Se da un lato penso sia un errore grossolano credere che l’era della tecnica “sia –materialistica– solo perché la macchina stessa è fatta di metallo e di altro materiale” (citando M. Heidegger), dall’altro è possibile notare come la stessa era ha ridotto tutti i fenomeni politico-sociali all’economia.
A questi cambiamenti è facile considerare come sia il concetto di impresa che determina i cambiamenti sociali, ed è l’impresa stessa un fenomeno che guida la società (giusto riprendendo G. Faye). Sempre continuando con Faye non posso essere che d’accordo sul fatto che la “cosa peggiore è che la maggior parte delle persone”, e qui cito imprenditori e manager “si lasciano convincere dall’apparente generosità di questo totalitarismo economico”, o miscellanea illusoria di abbondanza materiale.
Gli ultimi fatti lo stanno dimostrando.
La fiacchezza unita all’aspettativa di un “progresso automatico e meccanicamente acquisito” sta rendendo più o meno inconsapevoli persone ma soprattutto imprenditori e manager, strozzati dai famosi fattori VUCA (Volatility, Uncertainity, Complexity, Ambiguity), l’effetto diretto diventa l’ipersensibilità a tutti i temi di visione, strategia e creatività imprenditoriale.

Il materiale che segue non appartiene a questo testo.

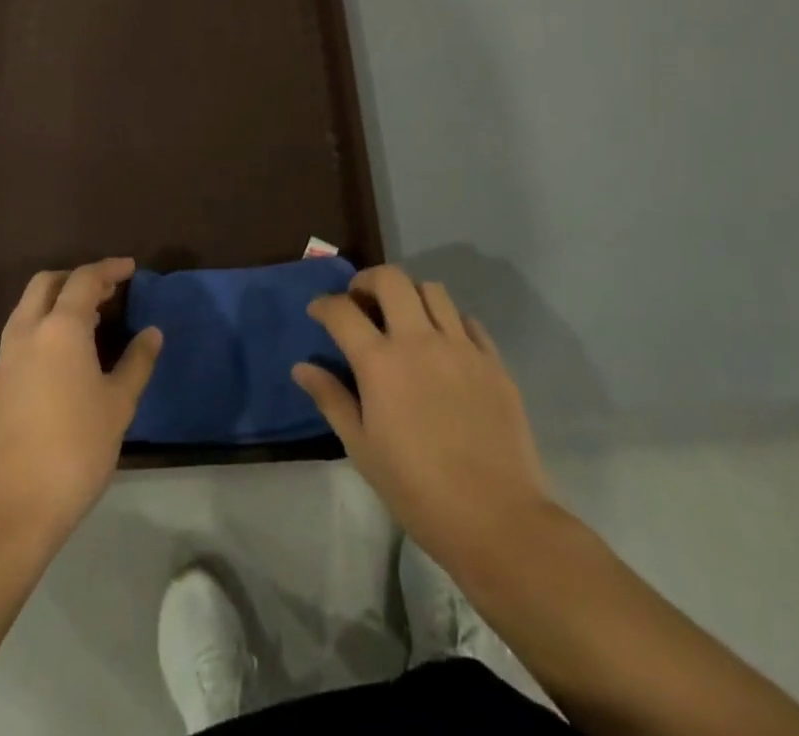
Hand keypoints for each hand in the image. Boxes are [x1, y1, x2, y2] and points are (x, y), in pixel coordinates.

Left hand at [0, 258, 160, 540]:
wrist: (12, 507)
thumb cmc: (74, 450)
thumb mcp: (118, 406)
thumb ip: (137, 362)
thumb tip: (152, 332)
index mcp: (60, 329)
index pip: (84, 279)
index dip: (109, 269)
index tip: (130, 268)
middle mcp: (27, 332)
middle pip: (47, 283)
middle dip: (76, 278)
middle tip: (107, 291)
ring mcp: (6, 357)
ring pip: (29, 307)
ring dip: (57, 301)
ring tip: (90, 319)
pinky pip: (22, 333)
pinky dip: (44, 325)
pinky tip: (65, 354)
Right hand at [292, 265, 552, 574]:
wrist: (496, 519)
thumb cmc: (416, 489)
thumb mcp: (362, 448)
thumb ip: (331, 399)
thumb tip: (302, 367)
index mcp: (380, 362)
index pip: (342, 311)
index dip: (324, 305)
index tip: (318, 312)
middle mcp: (419, 340)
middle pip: (391, 279)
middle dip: (368, 280)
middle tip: (361, 301)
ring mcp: (461, 347)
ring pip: (432, 290)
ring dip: (410, 295)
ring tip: (404, 318)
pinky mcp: (493, 362)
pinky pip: (468, 321)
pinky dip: (449, 322)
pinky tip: (444, 346)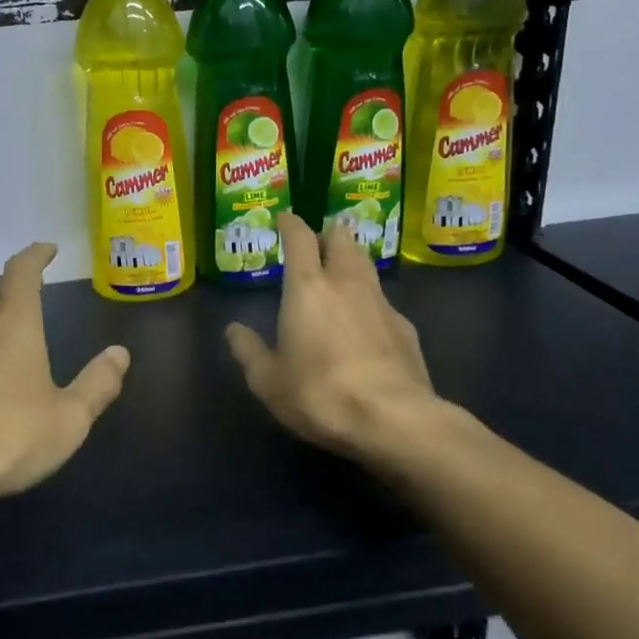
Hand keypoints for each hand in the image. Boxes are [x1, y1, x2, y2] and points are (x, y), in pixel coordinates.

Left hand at [0, 243, 130, 509]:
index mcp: (13, 326)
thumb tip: (120, 354)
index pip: (21, 273)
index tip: (48, 249)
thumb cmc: (7, 436)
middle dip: (12, 282)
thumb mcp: (69, 418)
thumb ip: (98, 384)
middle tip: (31, 284)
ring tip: (9, 322)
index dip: (35, 256)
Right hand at [226, 213, 447, 460]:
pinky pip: (383, 300)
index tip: (284, 218)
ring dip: (351, 261)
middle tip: (315, 246)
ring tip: (339, 276)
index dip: (291, 223)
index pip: (300, 238)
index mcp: (307, 287)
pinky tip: (364, 324)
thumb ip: (248, 351)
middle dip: (327, 234)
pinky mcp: (405, 327)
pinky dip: (369, 301)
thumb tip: (233, 330)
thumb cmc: (319, 393)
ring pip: (366, 264)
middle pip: (342, 238)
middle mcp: (347, 283)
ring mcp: (382, 302)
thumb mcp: (268, 381)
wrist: (393, 419)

L’imprenditore italiano tende a diventare così quella figura talmente addomesticata, affetto da iperestesia, sempre più privo di oggettività e non in grado di creare direzioni ma generare soltanto sistemi di governance più o meno efficaci. Il superamento di questa situazione diventa una priorità.
Per questo l’edizione di Andrea Pietrini “Fractional manager” della Egea allarga qualche orizzonte.
Innanzitutto “Fractional Manager” evidenzia una tendenza a cui numerosi imprenditori di PMI dovrebbero fare seriamente appello anche solo per comprenderne le gestualità da capitani d’impresa (…poi eventualmente per farvi riferimento come figura da portare a bordo). Non ci sono scuse, in un mondo dove l’imprenditore si trova ad essere sempre più manager è un passaggio chiave da capire.
Gli appelli che in modo molto lineare Andrea Pietrini promuove sono molteplici, si potrebbe dire forse sempre gli stessi (se solo si uscisse dalla sordità e dalla diafana oscenità del cambiamento costante a cui siamo soggetti): potenziare le soft skills, diventare esperti di networking, puntare sul personal branding, digitalizzazione, non smettere mai di studiare, e così via.
Un’edizione agevole, quasi un manuale d’istruzioni, semplice, operativo, contro ogni teatro delle ombre e in qualche modo spero mobilitante per l’imprenditore italiano medio.